Selon les résultats d’un examen mené sur 15 pays, le Canada est le deuxième pays où l'alcool cause le plus d’accidents mortels. De plus, une étude de Transports Canada a révélé que sur huit pays membres de l’Organisation de coopération et de développement économiques, le Canada affiche le taux de facultés affaiblies le plus élevé chez les conducteurs tués dans un accident. Le Canada affiche aussi, parmi 13 pays, le taux d’accidents de la circulation mortels dus à l’alcool le plus élevé par rapport au nombre total d’accidents routiers mortels.
Bien que les programmes de tests d’haleine sélectifs marquent un grand progrès dans la lutte contre la conduite avec facultés affaiblies, la majorité des conducteurs qui ont bu avant de prendre le volant ne sont pas détectés en passant aux contrôles routiers. Selon l’organisme MADD, sur les quatre à cinq millions de conducteurs qui passent par un contrôle routier chaque année, moins de 1 % subit un test d’haleine effectué à l’aide d’un appareil de dépistage approuvé.
C’est pourquoi la mesure principale que contient mon projet de loi, l’autorisation d’utiliser des détecteurs d’alcool passifs, est essentielle et se fonde sur des données probantes. Ces appareils détectent la présence d’alcool et en indiquent le volume approximatif dans l’haleine du conducteur en analysant l’air ambiant qui entoure sa bouche.
Cet appareil contient aussi une pompe qui aspire l'air au-dessus d'un senseur qui détecte l'alcool et qui donne un relevé en quelques secondes.
Les détecteurs d'alcool passifs représentent un moyen facile, fiable et non intrusif de contrôler efficacement un grand nombre de conducteurs dans un minimum de temps, ce qui, au final, sauvera davantage de vies année après année.
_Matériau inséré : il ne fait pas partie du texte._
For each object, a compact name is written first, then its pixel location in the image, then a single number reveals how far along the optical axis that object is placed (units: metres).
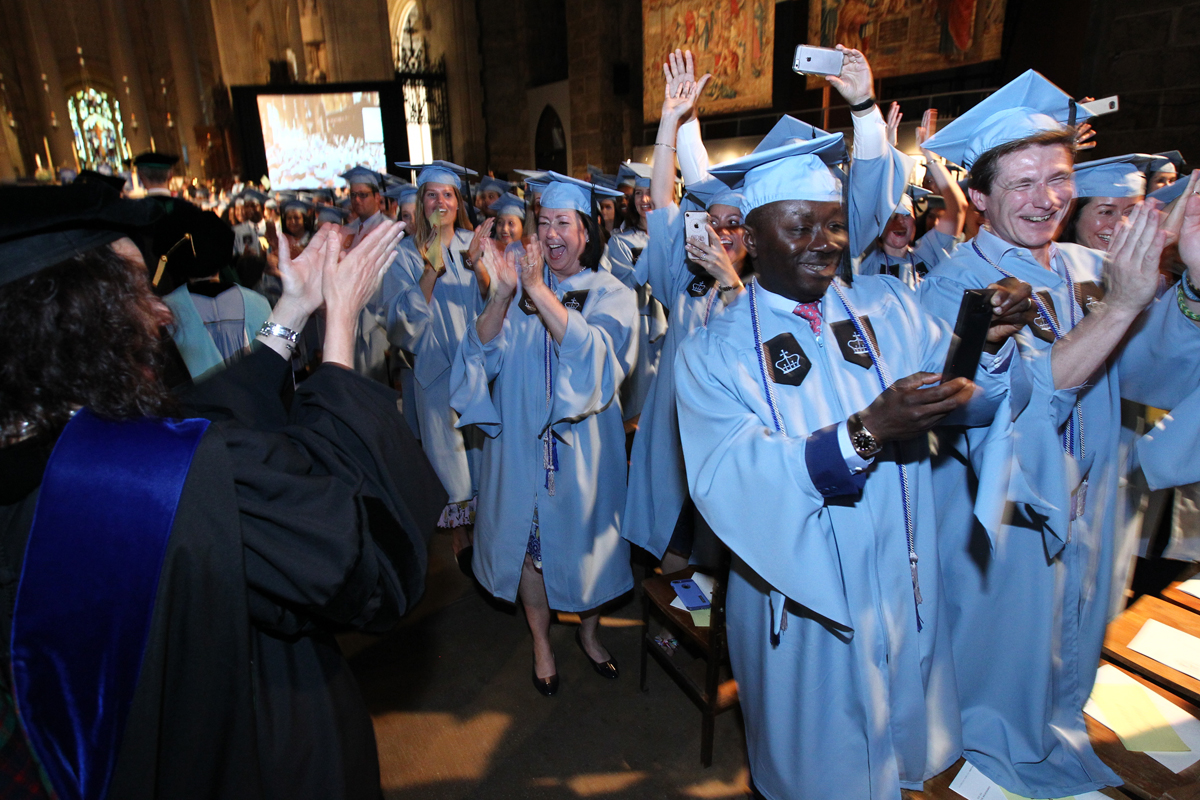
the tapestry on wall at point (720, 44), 12.62
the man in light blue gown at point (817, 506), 1.65
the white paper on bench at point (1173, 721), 2.09
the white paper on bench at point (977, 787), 2.02
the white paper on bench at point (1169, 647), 2.26
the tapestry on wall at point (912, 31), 9.16
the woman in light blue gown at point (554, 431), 3.05
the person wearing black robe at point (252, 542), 1.07
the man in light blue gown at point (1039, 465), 2.00
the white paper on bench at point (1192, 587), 2.74
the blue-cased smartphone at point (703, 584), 2.87
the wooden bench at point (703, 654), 2.53
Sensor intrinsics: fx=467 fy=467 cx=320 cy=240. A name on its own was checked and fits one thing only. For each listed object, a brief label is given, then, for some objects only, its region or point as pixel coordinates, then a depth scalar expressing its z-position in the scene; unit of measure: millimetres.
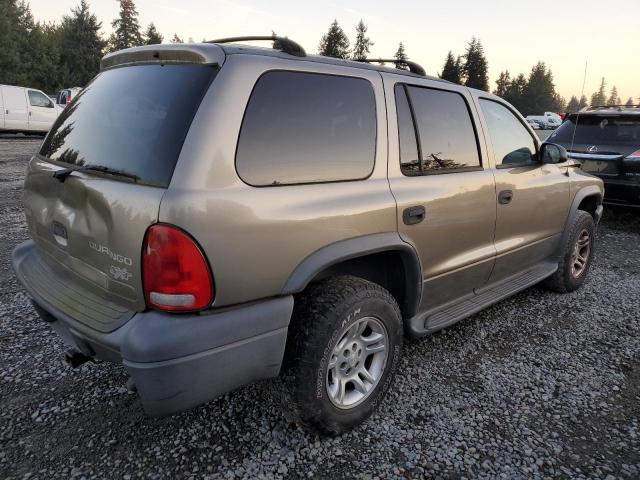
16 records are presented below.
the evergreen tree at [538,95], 88438
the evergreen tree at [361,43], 88438
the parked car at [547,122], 39953
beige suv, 1776
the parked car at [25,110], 16109
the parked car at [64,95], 23422
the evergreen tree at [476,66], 79775
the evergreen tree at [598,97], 134875
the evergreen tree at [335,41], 79056
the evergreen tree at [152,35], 69125
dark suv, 6262
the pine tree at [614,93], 146188
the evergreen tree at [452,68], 77250
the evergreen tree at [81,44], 54406
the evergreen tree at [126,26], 70188
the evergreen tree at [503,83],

Les détecteurs d'alcool passifs existent depuis un certain temps. La technologie n'est pas nouvelle, mais il s'agissait cependant, à l'origine, d'unités autonomes. Il importe de signaler, lorsqu'il est question de détecteurs d'alcool passifs, que nous discutons simplement, pour l'essentiel, d'une fonctionnalité incorporée à beaucoup d’appareils de détection approuvés qu'utilisent déjà les agents de la paix. Autrement dit, l'autorisation expresse du détecteur d'alcool passif permettra vraisemblablement aux agents de continuer d'utiliser les appareils actuels, ce qui optimisera les outils qu'ils ont déjà en main.
Comme le disait Robert Solomon, professeur de droit à l'Université Western: « [...] rien n'empêche actuellement les policiers canadiens d'utiliser les détecteurs d'alcool passifs ».
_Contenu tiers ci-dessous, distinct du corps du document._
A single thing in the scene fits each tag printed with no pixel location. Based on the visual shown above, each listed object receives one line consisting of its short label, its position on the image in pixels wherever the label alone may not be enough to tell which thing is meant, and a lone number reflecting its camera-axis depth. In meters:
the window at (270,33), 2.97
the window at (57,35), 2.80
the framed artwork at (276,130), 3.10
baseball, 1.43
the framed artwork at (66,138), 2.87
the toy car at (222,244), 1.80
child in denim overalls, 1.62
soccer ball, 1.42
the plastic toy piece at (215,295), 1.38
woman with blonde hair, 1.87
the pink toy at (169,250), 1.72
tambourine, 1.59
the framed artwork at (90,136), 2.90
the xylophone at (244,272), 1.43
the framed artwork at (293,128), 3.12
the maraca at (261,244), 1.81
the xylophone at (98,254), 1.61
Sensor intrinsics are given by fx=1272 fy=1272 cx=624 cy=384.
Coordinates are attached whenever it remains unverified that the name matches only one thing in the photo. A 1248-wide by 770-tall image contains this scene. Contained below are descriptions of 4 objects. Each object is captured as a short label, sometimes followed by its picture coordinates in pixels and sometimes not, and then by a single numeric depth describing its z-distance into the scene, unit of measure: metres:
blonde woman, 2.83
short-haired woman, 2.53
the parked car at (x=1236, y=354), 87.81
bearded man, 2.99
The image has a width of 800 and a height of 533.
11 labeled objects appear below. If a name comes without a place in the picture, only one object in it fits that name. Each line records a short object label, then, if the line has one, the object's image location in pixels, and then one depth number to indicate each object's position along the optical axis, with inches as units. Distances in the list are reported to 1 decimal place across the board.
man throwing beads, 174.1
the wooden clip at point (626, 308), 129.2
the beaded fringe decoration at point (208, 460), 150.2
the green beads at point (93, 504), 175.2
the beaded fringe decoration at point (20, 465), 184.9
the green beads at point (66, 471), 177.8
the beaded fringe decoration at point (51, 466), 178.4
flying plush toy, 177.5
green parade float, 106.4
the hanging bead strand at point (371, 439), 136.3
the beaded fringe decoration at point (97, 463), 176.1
Quoi qu'il en soit, il serait utile de modifier le Code criminel pour autoriser explicitement les policiers à utiliser les détecteurs d'alcool passifs. On établirait ainsi une norme nationale qui, au bout du compte, diminuerait la confusion attribuable à l'existence de 13 différentes autorités et pratiques provinciales et territoriales en matière d'application de la loi. Les policiers seraient aussi plus enclins à utiliser les détecteurs d'alcool passifs si la loi leur en conférait expressément le pouvoir. De plus, la publicité entourant l'adoption d'un programme national de détecteurs d'alcool passifs et le fait que les policiers appliqueraient désormais des méthodes de détection plus perfectionnées augmenteraient la perception qu'ont les conducteurs du risque de se faire prendre, ce qui, à la longue, aurait un effet dissuasif.
Au cours des derniers mois, j'ai consulté de nombreux agents et chefs de police partout au pays. Il est évident que l'idée de donner plus d’outils à la police fait très largement consensus.
En conclusion, le Parlement doit s'attaquer plus efficacement au problème de l'ivresse au volant. Mon projet de loi a pour but non seulement de modifier notre perception des infractions de conduite avec facultés affaiblies, mais également de réduire le nombre de décès et de blessures grâce à la technologie moderne. Il est à espérer que l'adoption du projet de loi C-247 contribuera à décourager l'alcool au volant afin de protéger les Canadiens, leurs familles et nos collectivités.
J'ai bien hâte de voir ce projet de loi renvoyé au comité et je suis réceptif aux amendements qui pourraient être proposés.